(What needs to be done): Keep the pictures out. Restate the entries below word for word.

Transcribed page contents

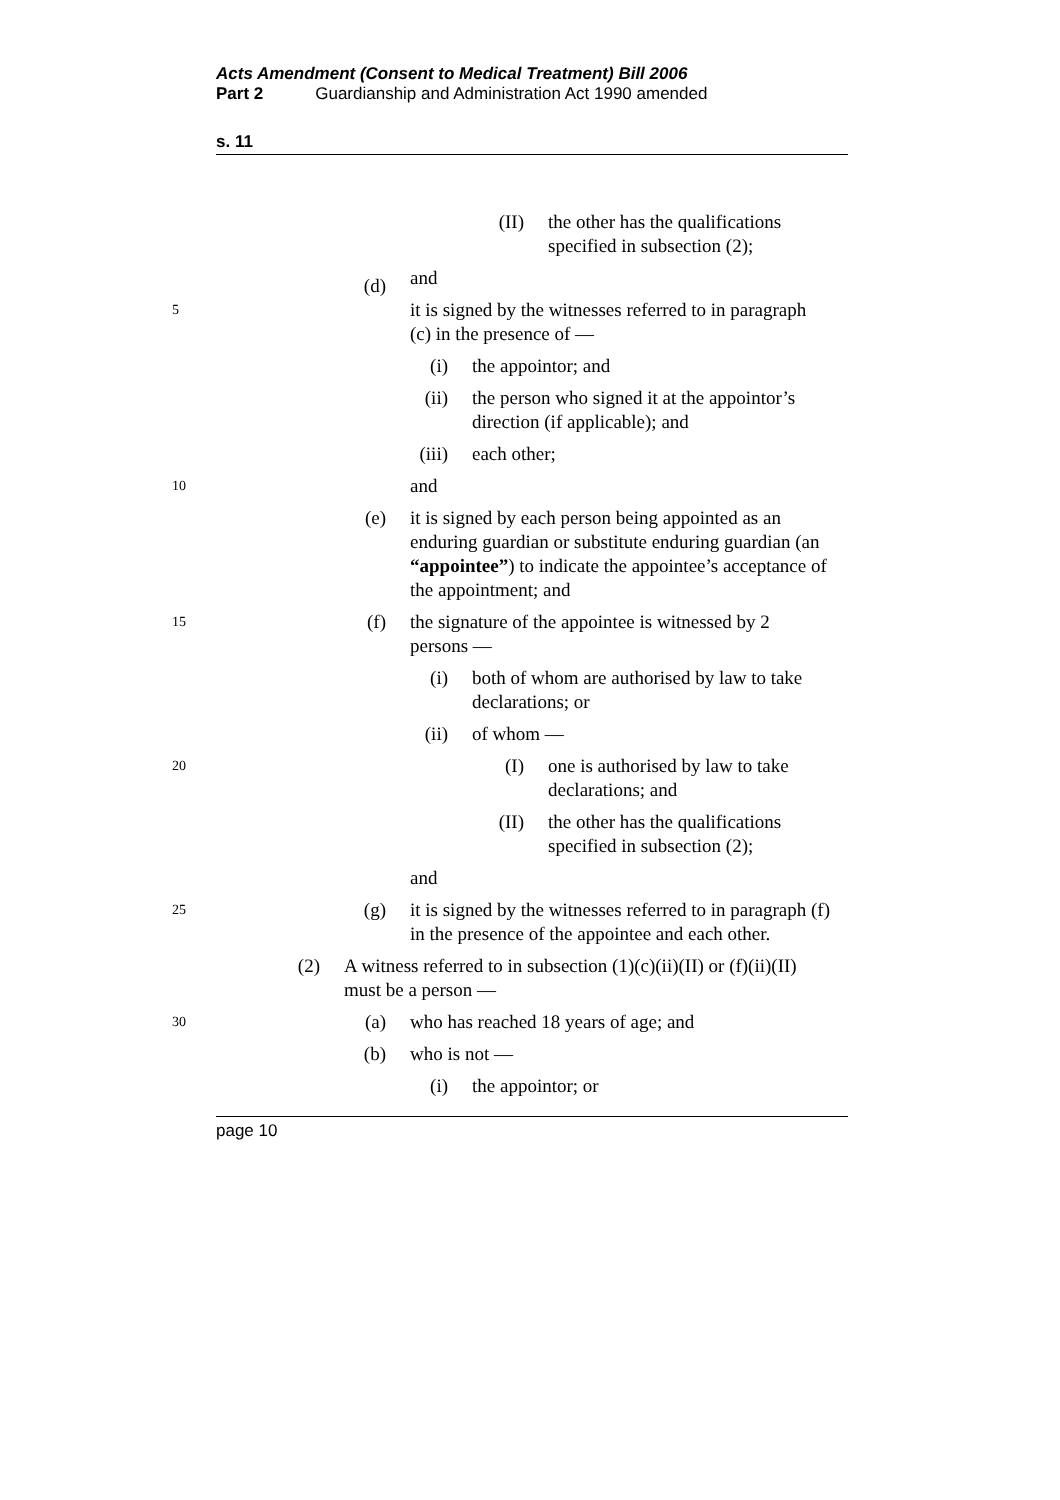Acts Amendment (Consent to Medical Treatment) Bill 2006
Part 2 Guardianship and Administration Act 1990 amended
s. 11
(II) the other has the qualifications specified in subsection (2);
and
5 (d) it is signed by the witnesses referred to in paragraph (c) in the presence of —
(i) the appointor; and
(ii) the person who signed it at the appointor’s direction (if applicable); and
(iii) each other;
10 and
(e) it is signed by each person being appointed as an enduring guardian or substitute enduring guardian (an “appointee”) to indicate the appointee’s acceptance of the appointment; and
15 (f) the signature of the appointee is witnessed by 2 persons —
(i) both of whom are authorised by law to take declarations; or
(ii) of whom —
20 (I) one is authorised by law to take declarations; and
(II) the other has the qualifications specified in subsection (2);
and
25 (g) it is signed by the witnesses referred to in paragraph (f) in the presence of the appointee and each other.
(2) A witness referred to in subsection (1)(c)(ii)(II) or (f)(ii)(II) must be a person —
30 (a) who has reached 18 years of age; and
(b) who is not —
(i) the appointor; or
page 10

(Task result):
Acts Amendment (Consent to Medical Treatment) Bill 2006
Part 2 Guardianship and Administration Act 1990 amended
s. 11
(II) the other has the qualifications specified in subsection (2);
and
5 (d) it is signed by the witnesses referred to in paragraph (c) in the presence of —
(i) the appointor; and
(ii) the person who signed it at the appointor’s direction (if applicable); and
(iii) each other;
10 and
(e) it is signed by each person being appointed as an enduring guardian or substitute enduring guardian (an “appointee”) to indicate the appointee’s acceptance of the appointment; and
15 (f) the signature of the appointee is witnessed by 2 persons —
(i) both of whom are authorised by law to take declarations; or
(ii) of whom —
20 (I) one is authorised by law to take declarations; and
(II) the other has the qualifications specified in subsection (2);
and
25 (g) it is signed by the witnesses referred to in paragraph (f) in the presence of the appointee and each other.
(2) A witness referred to in subsection (1)(c)(ii)(II) or (f)(ii)(II) must be a person —
30 (a) who has reached 18 years of age; and
(b) who is not —
(i) the appointor; or
page 10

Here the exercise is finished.